A young ape embarks on a voyage that will cause him to doubt all he has been taught about the past and make decisions that may shape the future for both apes and humans, many years after Caesar's rule.
 

War is a cold and desolate depiction of man's final struggle against an expanding ape empire, while Dawn is a gritty and terrible survival thriller. Continuing in this spirit, Kingdom of the Planet of the Apes is an exciting action-adventure set among the collapsing wreckage of human civilization. Though there are still traces of Caesar and evidence of Andy Serkis' outstanding work on the series, this is mostly the narrative of Noa (Owen Teague), an Eagle Clan ape who has to save his family after a cataclysm razes everything in his path.
 

Noa travels on this adventure with companions. He encounters Raka (Peter Macon), a sage orangutan who imparts wisdom from Caesar and important details on the past of apes and human relations. Over time, Caesar's lessons have been corrupted and perverted, and most apes no longer understand their original significance.
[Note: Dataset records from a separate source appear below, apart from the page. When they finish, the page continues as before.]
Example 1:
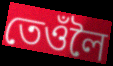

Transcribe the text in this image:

তেওঁলৈ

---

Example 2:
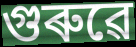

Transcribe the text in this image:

গুৰুৱে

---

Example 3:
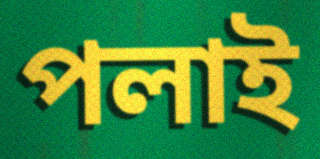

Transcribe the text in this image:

পলাই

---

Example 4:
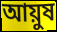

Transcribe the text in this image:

আয়ুষ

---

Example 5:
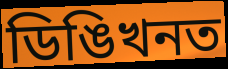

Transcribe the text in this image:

ডিঙিখনত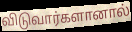
விடுவார்களானால்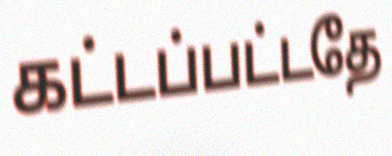
கட்டப்பட்டதே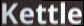
Kettle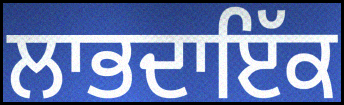
ਲਾਭਦਾਇੱਕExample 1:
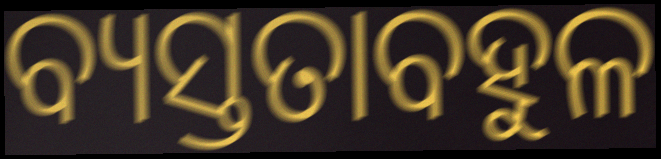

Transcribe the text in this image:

ବ୍ୟସ୍ତତାବହୁଳ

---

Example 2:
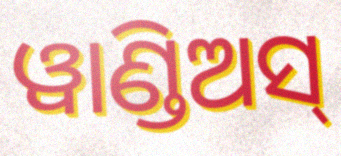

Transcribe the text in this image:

ୱାଣ୍ଡିଅସ୍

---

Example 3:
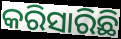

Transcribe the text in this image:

କରିସାରିଛି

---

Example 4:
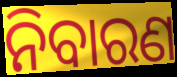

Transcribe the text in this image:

ନିବାରଣ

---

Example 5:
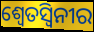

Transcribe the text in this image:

ଶ୍ୱେତସ୍ୱିନୀର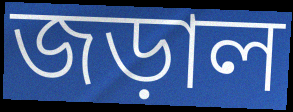
জড়াল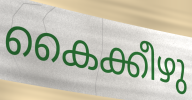
കൈക്കീഴുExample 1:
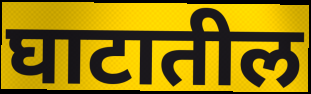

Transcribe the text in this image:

घाटातील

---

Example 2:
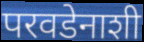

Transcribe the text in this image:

परवडेनाशी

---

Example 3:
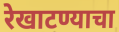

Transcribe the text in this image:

रेखाटण्याचा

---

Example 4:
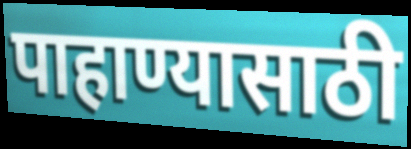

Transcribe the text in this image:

पाहाण्यासाठी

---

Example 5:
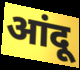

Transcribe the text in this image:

आंदूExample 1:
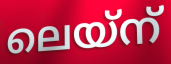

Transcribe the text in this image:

ലെയ്ന്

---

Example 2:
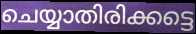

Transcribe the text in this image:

ചെയ്യാതിരിക്കട്ടെ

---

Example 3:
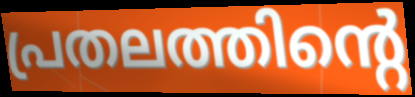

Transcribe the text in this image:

പ്രതലത്തിന്റെ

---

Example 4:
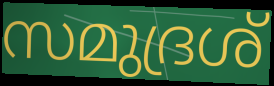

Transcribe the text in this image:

സമുദ്രശ്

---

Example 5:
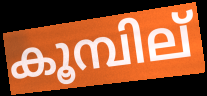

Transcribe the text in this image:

കൂമ്പില്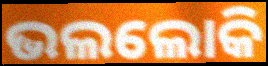
ଭଲଲୋକିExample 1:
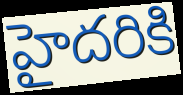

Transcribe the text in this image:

హైదరికి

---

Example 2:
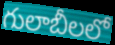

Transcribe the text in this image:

గులాబీలలో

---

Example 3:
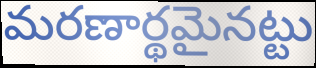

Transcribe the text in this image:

మరణార్థమైనట్టు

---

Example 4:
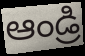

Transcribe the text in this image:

ఆండ్రి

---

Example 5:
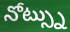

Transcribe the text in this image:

నోట్స్ను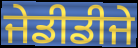
ਜੇਡੀਡੀਜੇ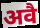
अवैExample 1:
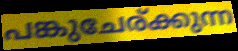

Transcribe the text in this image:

പങ്കുചേര്ക്കുന്ന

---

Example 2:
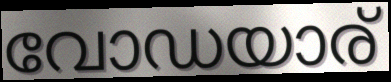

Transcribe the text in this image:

വോഡയാര്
Despite his best attempts to close the gap between humans and apes, Caesar's name is now associated with terror and brutality that drives a rising kingdom into mythology and lunacy.
 

On the other hand, Nova/Mae (Freya Allan) has her mythology. The person whom Noa and his clan refer to as "Echoes" is not the same as the enigmatic one. Rather than loincloths a la Palaeolithic, she's wearing trousers and a tank top. She exhibits an intellectual interest that Noa has never seen before. She also has the ability to speak, which humans have not had since the evolution of the simian virus.
 

Everyone has a distinct vision of the future, but Proximus Caesar's goals are particularly unclear until they are revealed in a truly unexpected way. It's an uncommon occurrence for a company to conceal the majority of the shocks in the second part of a film from trailers, but Kingdom of the Planet of the Apes' decision to keep many of them is pleasant. We are talking about a voyage that takes place hundreds of years after the war for the Planet of the Apes, so mythology is baked into the concept. It strikes a natural balance between spectacle and the extension of mythology.

Unlike Dawn of the Planet of the Apes or war for the Planet of the Apes, Kingdom of the Planet of the Apes doesn't aim to punch you in the stomach and isn't as emotionally deep. As the Planet of the Apes series moves into its post-Caesar, Disney-owned period, it remains remarkably stable. It's a wise decision to move the story forward as it enables screenwriter josh Friedman to switch to an engaging adventure mode while director Wes Ball can show a drastically altered planet. Even though this is a separate Planet of the Apes, it yet seems to belong with the other installments.